# Given text
* * * *

That’s an awfully quick turnaround. This isn’t college football where a program needs to get their guy in place to start recruiting. Kraft had some time to consider options, gauge interest and then make a more informed decision.

Whatever deal Kraft made with Mayo likely came with the expectation that a Belichick retirement would trigger it. Mayo profiles as a guy who can continue things on the same path. But Belichick’s recent stumbles along that path are why he’s not the coach anymore. The Patriots need some real change. Mayo came into the NFL and played only for Belichick. He entered the coaching world and worked only for Belichick. How is that actually change?

Belichick’s assistants and coordinators have overwhelmingly been failures as head coaches. Trying to replicate his methods hasn’t been successful. Except for Brian Daboll, who is on the hot seat, they’ve all eventually been fired. Mayo comes off both intelligent and wise and his players swear by his leadership. But that doesn’t make him different than so many of the other Belichick acolytes, who were outstanding as Robin, but floundered when asked to be Batman.

Even if the intent was always to hire Mayo, interviewing other candidates has huge value. It will allow whoever is conducting the interviewing process from the Patriots to hear different voices and listen to different ideas.

In his Thursday press conference, Kraft was asked:

Robert, in your mind, watching this team over the last three losing seasons in four years, 4-13 this year, what’s the biggest reason in your mind on why the team has fallen?”

Kraft paused and answered honestly:

“Well, I’m not sure I’m qualified to answer that. You might be better than I. I don’t know. So many games we’re close. Is it the coaching? Is it the personnel? Something isn’t quite right from where it was. And I’m not smart enough, I think, to give you a credible answer.”

While Kraft’s answer didn’t have knowledge, it had wisdom. He didn’t guess or try to portray himself as a football expert. His success in life didn’t come from football evaluation. Running this interview process is a chance to get valuable answers. It’s a chance to bring in a small parade of really smart people to tell the Krafts what’s gone wrong in the organization and how they’d improve the New England Patriots.

* * * *

# Tasks
1. In the piece on the Patriots' coaching search, which former Belichick assistant is named as the one who has not been fired?
2. Carry the piece on the Patriots' coaching search forward from its final sentence.

* * * *

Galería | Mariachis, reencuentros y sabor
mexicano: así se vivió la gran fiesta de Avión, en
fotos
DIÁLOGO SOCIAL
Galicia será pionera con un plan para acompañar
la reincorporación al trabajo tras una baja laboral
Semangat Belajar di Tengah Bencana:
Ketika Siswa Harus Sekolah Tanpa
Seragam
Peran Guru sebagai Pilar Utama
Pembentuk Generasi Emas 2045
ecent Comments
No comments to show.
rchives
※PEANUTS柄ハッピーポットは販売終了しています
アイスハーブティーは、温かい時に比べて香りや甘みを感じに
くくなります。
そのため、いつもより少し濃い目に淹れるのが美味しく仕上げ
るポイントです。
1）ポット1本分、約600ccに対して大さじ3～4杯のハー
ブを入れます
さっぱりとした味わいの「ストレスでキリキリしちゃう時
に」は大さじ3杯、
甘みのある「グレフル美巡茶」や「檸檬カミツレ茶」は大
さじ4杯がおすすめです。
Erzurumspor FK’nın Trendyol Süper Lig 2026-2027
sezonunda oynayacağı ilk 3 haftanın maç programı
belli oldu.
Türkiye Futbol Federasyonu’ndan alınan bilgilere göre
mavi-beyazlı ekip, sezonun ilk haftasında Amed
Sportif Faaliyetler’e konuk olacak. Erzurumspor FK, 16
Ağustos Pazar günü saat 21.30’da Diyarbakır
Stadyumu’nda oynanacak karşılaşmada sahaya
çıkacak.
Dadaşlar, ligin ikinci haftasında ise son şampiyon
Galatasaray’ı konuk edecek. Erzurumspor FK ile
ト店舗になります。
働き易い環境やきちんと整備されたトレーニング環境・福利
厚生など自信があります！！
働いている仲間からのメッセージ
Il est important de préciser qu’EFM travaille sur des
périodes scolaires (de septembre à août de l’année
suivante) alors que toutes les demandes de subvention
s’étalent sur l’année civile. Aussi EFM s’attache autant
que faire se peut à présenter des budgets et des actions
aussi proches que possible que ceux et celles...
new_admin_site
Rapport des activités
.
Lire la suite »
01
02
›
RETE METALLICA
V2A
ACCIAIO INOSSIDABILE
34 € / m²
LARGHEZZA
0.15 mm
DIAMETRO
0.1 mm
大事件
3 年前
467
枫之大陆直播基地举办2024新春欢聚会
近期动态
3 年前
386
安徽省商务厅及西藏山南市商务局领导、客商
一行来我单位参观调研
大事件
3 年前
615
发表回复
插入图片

* * * *

# Answers per task
1. Brian Daboll

2.
Every year smart executives use some of those ideas even from people they didn’t hire and sometimes hearing those ideas will spark thoughts of their own.

On top of that, maybe the Jets hire one of these candidates next year and today’s conversation becomes interesting intel a year from now.

And maybe it opens the door to the possibility that there might be a candidate who is better than their heir apparent. Finding the best candidate should be the ultimate goal.

And if they still ended up with Mayo, it sends a message to fans and players that he finished first against a robust field which elevates his status beyond just being the guy Kraft took a shine to.

Legacies usually aren’t fair. For all Kraft has accomplished in New England turning the Patriots into a premiere franchise, a large part of how he’s remembered will come from how things finish in his tenure. John Henry made the championship-starved Red Sox into a perennial contender, but fans give his recent failings more weight than his four championships.

Kraft undoubtedly gets that. He admitted Thursday, “At heart, I will always be a sentimental sports fan.”

His fellow sentimental sports fans will equate Mayo’s success or failure to Kraft. With that much on the line, why not measure a few more times to ensure the right guy made the cut?